How to complete this task -
Print every line of the listing below verbatim, in the same order.

::::

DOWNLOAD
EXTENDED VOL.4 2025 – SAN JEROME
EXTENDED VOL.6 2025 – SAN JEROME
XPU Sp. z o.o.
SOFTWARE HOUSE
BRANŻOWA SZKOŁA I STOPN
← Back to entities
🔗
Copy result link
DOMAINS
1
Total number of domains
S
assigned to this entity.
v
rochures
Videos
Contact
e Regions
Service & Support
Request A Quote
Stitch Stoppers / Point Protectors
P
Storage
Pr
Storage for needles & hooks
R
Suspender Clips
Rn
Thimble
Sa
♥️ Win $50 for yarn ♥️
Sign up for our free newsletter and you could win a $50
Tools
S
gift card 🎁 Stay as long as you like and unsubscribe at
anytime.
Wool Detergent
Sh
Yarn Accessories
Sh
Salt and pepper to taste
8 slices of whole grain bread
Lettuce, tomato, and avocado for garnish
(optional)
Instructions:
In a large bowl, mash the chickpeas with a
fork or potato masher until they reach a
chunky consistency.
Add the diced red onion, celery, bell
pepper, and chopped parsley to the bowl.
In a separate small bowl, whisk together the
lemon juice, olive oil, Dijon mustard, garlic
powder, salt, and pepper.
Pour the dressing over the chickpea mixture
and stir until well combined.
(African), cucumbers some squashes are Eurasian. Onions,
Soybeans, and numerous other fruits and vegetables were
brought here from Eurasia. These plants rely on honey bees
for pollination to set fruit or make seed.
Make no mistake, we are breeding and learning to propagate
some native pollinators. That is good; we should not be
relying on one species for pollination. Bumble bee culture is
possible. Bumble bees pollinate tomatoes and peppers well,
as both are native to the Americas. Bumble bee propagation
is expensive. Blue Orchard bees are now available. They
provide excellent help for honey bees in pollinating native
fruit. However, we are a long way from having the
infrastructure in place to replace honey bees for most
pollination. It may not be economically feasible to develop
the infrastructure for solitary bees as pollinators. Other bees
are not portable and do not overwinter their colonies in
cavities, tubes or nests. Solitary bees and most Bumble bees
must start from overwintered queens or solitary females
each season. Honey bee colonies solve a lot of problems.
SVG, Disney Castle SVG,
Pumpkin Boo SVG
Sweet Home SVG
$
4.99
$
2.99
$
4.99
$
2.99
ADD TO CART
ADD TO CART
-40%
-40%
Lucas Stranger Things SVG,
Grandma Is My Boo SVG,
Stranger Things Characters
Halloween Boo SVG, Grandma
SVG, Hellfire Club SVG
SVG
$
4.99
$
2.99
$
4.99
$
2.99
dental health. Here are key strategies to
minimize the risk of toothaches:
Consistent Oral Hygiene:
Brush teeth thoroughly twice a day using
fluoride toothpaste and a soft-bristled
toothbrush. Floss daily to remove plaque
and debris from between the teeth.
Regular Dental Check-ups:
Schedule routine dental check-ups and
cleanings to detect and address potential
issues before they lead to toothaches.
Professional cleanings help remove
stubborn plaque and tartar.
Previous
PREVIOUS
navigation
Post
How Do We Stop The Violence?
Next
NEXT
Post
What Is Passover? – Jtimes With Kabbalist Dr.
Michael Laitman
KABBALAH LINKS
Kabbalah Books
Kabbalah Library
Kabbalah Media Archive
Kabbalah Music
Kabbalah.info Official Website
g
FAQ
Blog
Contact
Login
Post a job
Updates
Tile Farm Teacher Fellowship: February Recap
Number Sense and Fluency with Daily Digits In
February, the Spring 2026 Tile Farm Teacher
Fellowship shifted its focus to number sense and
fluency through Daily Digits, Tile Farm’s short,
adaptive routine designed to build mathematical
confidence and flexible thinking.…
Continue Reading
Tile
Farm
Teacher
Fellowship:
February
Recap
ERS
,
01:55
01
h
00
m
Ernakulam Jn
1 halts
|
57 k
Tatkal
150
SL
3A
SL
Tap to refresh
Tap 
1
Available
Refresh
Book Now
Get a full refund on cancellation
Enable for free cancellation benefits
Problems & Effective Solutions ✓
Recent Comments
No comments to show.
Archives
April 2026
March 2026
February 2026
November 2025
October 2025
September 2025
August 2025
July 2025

::::

Answer box -
DOWNLOAD
EXTENDED VOL.4 2025 – SAN JEROME
EXTENDED VOL.6 2025 – SAN JEROME
XPU Sp. z o.o.
SOFTWARE HOUSE
BRANŻOWA SZKOŁA I STOPN
← Back to entities
🔗
Copy result link
DOMAINS
1
Total number of domains
S
assigned to this entity.
v
rochures
Videos
Contact
e Regions
Service & Support
Request A Quote
Stitch Stoppers / Point Protectors
P
Storage
Pr
Storage for needles & hooks
R
Suspender Clips
Rn
Thimble
Sa
♥️ Win $50 for yarn ♥️
Sign up for our free newsletter and you could win a $50
Tools
S
gift card 🎁 Stay as long as you like and unsubscribe at
anytime.
Wool Detergent
Sh
Yarn Accessories
Sh
Salt and pepper to taste
8 slices of whole grain bread
Lettuce, tomato, and avocado for garnish
(optional)
Instructions:
In a large bowl, mash the chickpeas with a
fork or potato masher until they reach a
chunky consistency.
Add the diced red onion, celery, bell
pepper, and chopped parsley to the bowl.
In a separate small bowl, whisk together the
lemon juice, olive oil, Dijon mustard, garlic
powder, salt, and pepper.
Pour the dressing over the chickpea mixture
and stir until well combined.
(African), cucumbers some squashes are Eurasian. Onions,
Soybeans, and numerous other fruits and vegetables were
brought here from Eurasia. These plants rely on honey bees
for pollination to set fruit or make seed.
Make no mistake, we are breeding and learning to propagate
some native pollinators. That is good; we should not be
relying on one species for pollination. Bumble bee culture is
possible. Bumble bees pollinate tomatoes and peppers well,
as both are native to the Americas. Bumble bee propagation
is expensive. Blue Orchard bees are now available. They
provide excellent help for honey bees in pollinating native
fruit. However, we are a long way from having the
infrastructure in place to replace honey bees for most
pollination. It may not be economically feasible to develop
the infrastructure for solitary bees as pollinators. Other bees
are not portable and do not overwinter their colonies in
cavities, tubes or nests. Solitary bees and most Bumble bees
must start from overwintered queens or solitary females
each season. Honey bee colonies solve a lot of problems.
SVG, Disney Castle SVG,
Pumpkin Boo SVG
Sweet Home SVG
$
4.99
$
2.99
$
4.99
$
2.99
ADD TO CART
ADD TO CART
-40%
-40%
Lucas Stranger Things SVG,
Grandma Is My Boo SVG,
Stranger Things Characters
Halloween Boo SVG, Grandma
SVG, Hellfire Club SVG
SVG
$
4.99
$
2.99
$
4.99
$
2.99
dental health. Here are key strategies to
minimize the risk of toothaches:
Consistent Oral Hygiene:
Brush teeth thoroughly twice a day using
fluoride toothpaste and a soft-bristled
toothbrush. Floss daily to remove plaque
and debris from between the teeth.
Regular Dental Check-ups:
Schedule routine dental check-ups and
cleanings to detect and address potential
issues before they lead to toothaches.
Professional cleanings help remove
stubborn plaque and tartar.
Previous
PREVIOUS
navigation
Post
How Do We Stop The Violence?
Next
NEXT
Post
What Is Passover? – Jtimes With Kabbalist Dr.
Michael Laitman
KABBALAH LINKS
Kabbalah Books
Kabbalah Library
Kabbalah Media Archive
Kabbalah Music
Kabbalah.info Official Website
g
FAQ
Blog
Contact
Login
Post a job
Updates
Tile Farm Teacher Fellowship: February Recap
Number Sense and Fluency with Daily Digits In
February, the Spring 2026 Tile Farm Teacher
Fellowship shifted its focus to number sense and
fluency through Daily Digits, Tile Farm’s short,
adaptive routine designed to build mathematical
confidence and flexible thinking.…
Continue Reading
Tile
Farm
Teacher
Fellowship:
February
Recap
ERS
,
01:55
01
h
00
m
Ernakulam Jn
1 halts
|
57 k
Tatkal
150
SL
3A
SL
Tap to refresh
Tap 
1
Available
Refresh
Book Now
Get a full refund on cancellation
Enable for free cancellation benefits
Problems & Effective Solutions ✓
Recent Comments
No comments to show.
Archives
April 2026
March 2026
February 2026
November 2025
October 2025
September 2025
August 2025
July 2025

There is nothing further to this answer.